◆ **Exercise instructions**: Each record below should be given again exactly as it reads.

◆ **Record set**:
*** Begin section ***
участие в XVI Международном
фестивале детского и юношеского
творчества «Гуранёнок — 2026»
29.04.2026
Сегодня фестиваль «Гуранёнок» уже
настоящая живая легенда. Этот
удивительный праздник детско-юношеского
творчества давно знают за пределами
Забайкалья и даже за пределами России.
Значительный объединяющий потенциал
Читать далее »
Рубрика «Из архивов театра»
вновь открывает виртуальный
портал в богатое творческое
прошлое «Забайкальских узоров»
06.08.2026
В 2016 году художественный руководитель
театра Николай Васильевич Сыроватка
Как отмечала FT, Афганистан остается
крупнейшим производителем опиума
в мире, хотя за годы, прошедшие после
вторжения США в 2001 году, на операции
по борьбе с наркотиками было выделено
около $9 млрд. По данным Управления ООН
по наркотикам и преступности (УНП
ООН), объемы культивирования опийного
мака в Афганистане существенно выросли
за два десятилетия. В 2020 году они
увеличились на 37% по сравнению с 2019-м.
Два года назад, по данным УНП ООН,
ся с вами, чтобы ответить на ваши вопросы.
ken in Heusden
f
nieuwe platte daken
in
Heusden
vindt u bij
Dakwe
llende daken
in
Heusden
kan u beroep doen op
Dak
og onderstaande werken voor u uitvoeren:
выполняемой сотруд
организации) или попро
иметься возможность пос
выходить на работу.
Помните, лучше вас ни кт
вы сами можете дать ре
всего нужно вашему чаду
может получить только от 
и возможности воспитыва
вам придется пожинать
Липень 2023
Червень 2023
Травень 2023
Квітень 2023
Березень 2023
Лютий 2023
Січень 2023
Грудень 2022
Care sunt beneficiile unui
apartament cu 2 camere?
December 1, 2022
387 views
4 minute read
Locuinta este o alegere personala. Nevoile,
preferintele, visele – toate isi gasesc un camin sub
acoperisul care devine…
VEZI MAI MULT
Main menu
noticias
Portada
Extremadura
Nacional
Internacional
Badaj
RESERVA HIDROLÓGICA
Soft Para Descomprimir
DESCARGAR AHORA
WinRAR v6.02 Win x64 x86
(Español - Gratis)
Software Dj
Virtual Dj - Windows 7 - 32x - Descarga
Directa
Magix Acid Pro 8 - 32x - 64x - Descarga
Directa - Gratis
*** End section ***
◆ **Solution**:
участие в XVI Международном
фестивале детского и юношеского
творчества «Гуранёнок — 2026»
29.04.2026
Сегодня фестиваль «Гуранёнок» уже
настоящая живая легенда. Этот
удивительный праздник детско-юношеского
творчества давно знают за пределами
Забайкалья и даже за пределами России.
Значительный объединяющий потенциал
Читать далее »
Рубрика «Из архивов театра»
вновь открывает виртуальный
портал в богатое творческое
прошлое «Забайкальских узоров»
06.08.2026
В 2016 году художественный руководитель
театра Николай Васильевич Сыроватка
Как отмечала FT, Афганистан остается
крупнейшим производителем опиума
в мире, хотя за годы, прошедшие после
вторжения США в 2001 году, на операции
по борьбе с наркотиками было выделено
около $9 млрд. По данным Управления ООН
по наркотикам и преступности (УНП
ООН), объемы культивирования опийного
мака в Афганистане существенно выросли
за два десятилетия. В 2020 году они
увеличились на 37% по сравнению с 2019-м.
Два года назад, по данным УНП ООН,
ся с вами, чтобы ответить на ваши вопросы.
ken in Heusden
f
nieuwe platte daken
in
Heusden
vindt u bij
Dakwe
llende daken
in
Heusden
kan u beroep doen op
Dak
og onderstaande werken voor u uitvoeren:
выполняемой сотруд
организации) или попро
иметься возможность пос
выходить на работу.
Помните, лучше вас ни кт
вы сами можете дать ре
всего нужно вашему чаду
может получить только от 
и возможности воспитыва
вам придется пожинать
Липень 2023
Червень 2023
Травень 2023
Квітень 2023
Березень 2023
Лютий 2023
Січень 2023
Грудень 2022
Care sunt beneficiile unui
apartament cu 2 camere?
December 1, 2022
387 views
4 minute read
Locuinta este o alegere personala. Nevoile,
preferintele, visele – toate isi gasesc un camin sub
acoperisul care devine…
VEZI MAI MULT
Main menu
noticias
Portada
Extremadura
Nacional
Internacional
Badaj
RESERVA HIDROLÓGICA
Soft Para Descomprimir
DESCARGAR AHORA
WinRAR v6.02 Win x64 x86
(Español - Gratis)
Software Dj
Virtual Dj - Windows 7 - 32x - Descarga
Directa
Magix Acid Pro 8 - 32x - 64x - Descarga
Directa - Gratis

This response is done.